Seoul (AFP) March 27, 2010
Almost 50 sailors were missing after a South Korean warship sank near the tense border with North Korea, the military said Saturday, but officials said there was no sign so far the North was to blame.
President Lee Myung-Bak called an emergency security meeting and ordered a swift and thorough probe into what appeared to be one of the country's worst military tragedies for decades.
The Joint Chief of Staff (JCS) said 58 sailors had been rescued but 46 others were still missing as of mid-afternoon on Saturday.
"Many of the missing people might have been trapped inside the sunken ship," JCS spokesman Lee Ki-Sik told a parliament committee.
A team of 18 navy divers had started an underwater examination to investigate the cause of the sinking in the Yellow Sea, another JCS official said.
The 1,200-tonne corvette sank Friday evening near Baengnyeong island after a still unexplained explosion. The craft turned turtle, with its hull protruding from the shallow but near-freezing waters.
Reports said the 88-metre (290-foot) craft would have been carrying French-made Exocet and US-made Harpoon anti-ship missiles as well as torpedos and other weaponry.
The military said 13 of the 58 known survivors were injured but in stable condition. Navy ships and surveillance planes were searching for more survivors.
The military said there were no abnormal military movements at the time on the North Korean side of the disputed maritime border, the scene of deadly naval clashes in 1999 and 2002.
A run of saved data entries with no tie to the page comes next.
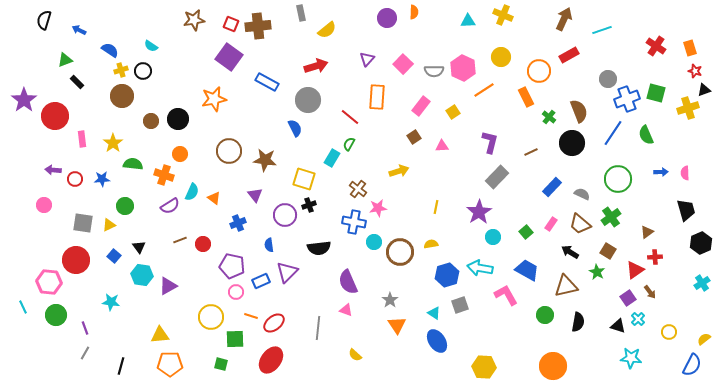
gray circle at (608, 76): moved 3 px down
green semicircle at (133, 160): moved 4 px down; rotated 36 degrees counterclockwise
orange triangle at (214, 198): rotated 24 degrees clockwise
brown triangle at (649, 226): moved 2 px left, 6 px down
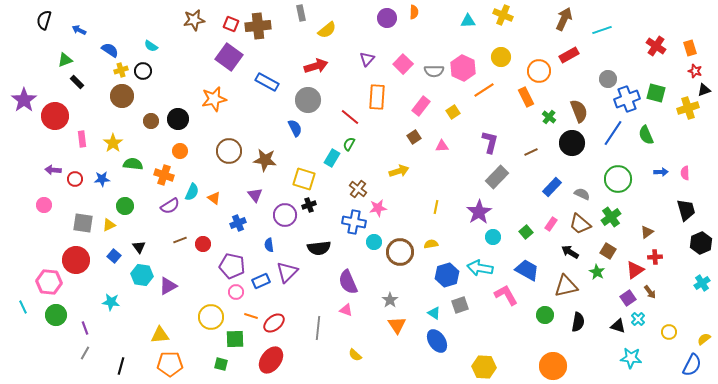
orange circle at (180, 154): moved 3 px up
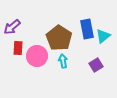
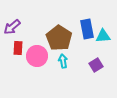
cyan triangle: rotated 35 degrees clockwise
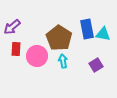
cyan triangle: moved 2 px up; rotated 14 degrees clockwise
red rectangle: moved 2 px left, 1 px down
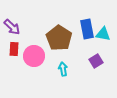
purple arrow: rotated 96 degrees counterclockwise
red rectangle: moved 2 px left
pink circle: moved 3 px left
cyan arrow: moved 8 px down
purple square: moved 4 px up
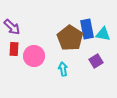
brown pentagon: moved 11 px right
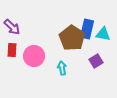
blue rectangle: rotated 24 degrees clockwise
brown pentagon: moved 2 px right
red rectangle: moved 2 px left, 1 px down
cyan arrow: moved 1 px left, 1 px up
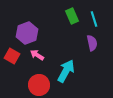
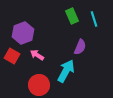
purple hexagon: moved 4 px left
purple semicircle: moved 12 px left, 4 px down; rotated 35 degrees clockwise
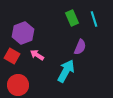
green rectangle: moved 2 px down
red circle: moved 21 px left
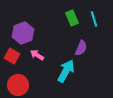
purple semicircle: moved 1 px right, 1 px down
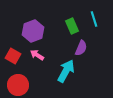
green rectangle: moved 8 px down
purple hexagon: moved 10 px right, 2 px up
red square: moved 1 px right
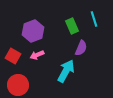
pink arrow: rotated 56 degrees counterclockwise
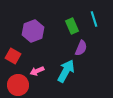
pink arrow: moved 16 px down
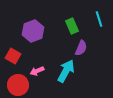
cyan line: moved 5 px right
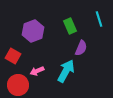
green rectangle: moved 2 px left
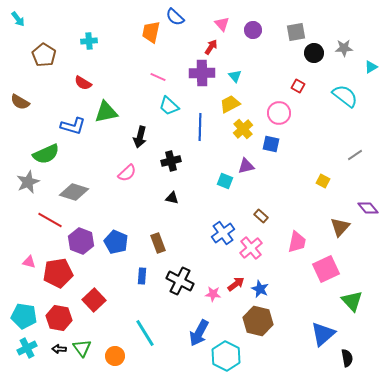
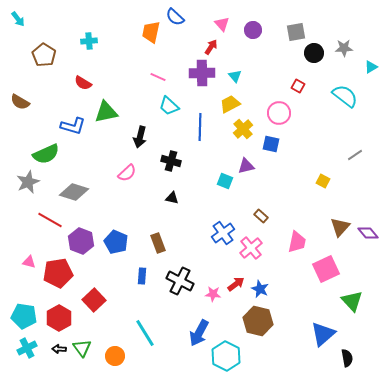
black cross at (171, 161): rotated 30 degrees clockwise
purple diamond at (368, 208): moved 25 px down
red hexagon at (59, 318): rotated 20 degrees clockwise
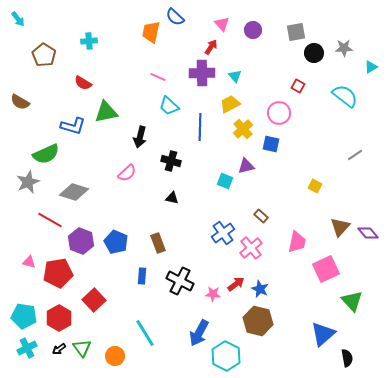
yellow square at (323, 181): moved 8 px left, 5 px down
black arrow at (59, 349): rotated 40 degrees counterclockwise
"We are detecting no abnormal movement from North Korea," JCS spokesman Park Sung-Woo said.
JCS officer Lee Ki-Shik told journalists the military was "very cautious about pointing fingers at North Korea or any other causes at the moment."
Baek Seung-Joo, an analyst at the defence ministry's Korea Institute for Defence Analyses, said the government appeared to suspect an accident rather than sabotage.
President Lee, who summoned an emergency security meeting immediately after the sinking, called two more sessions on Saturday.
He ordered a "thorough and swift probe" into the cause of the sinking, "keeping all windows of possibility open," a spokeswoman said.
Yonhap news agency quoted a military source as saying the force of the blast near the propeller had lifted the vessel about a foot (30 centimetres) into the air.
Military officials said they had no information to confirm the report.
Some US navy ships were in the area, standing by to help if necessary. The US stations 28,500 troops in South Korea.
In Washington, the State Department said it had no evidence of North Korean involvement.
Last November the navies of the two Koreas exchanged fire in the area and a North Korean patrol boat retreated in flames with unknown casualties.
The two Koreas have remained technically at war since their 1950-1953 conflict ended only in an armistice.
The North refuses to accept the maritime border known as the Northern Limit Line, which was drawn up by United Nations forces after the war. It says the line should run further to the south.
In January the North fired 370 artillery shells into the sea near the border, raising tensions between the two sides.
In an indication of sensitivities around the peninsula, Taiwan to the south activated its national security mechanism and President Ma Ying-jeou ordered close monitoring of the situation.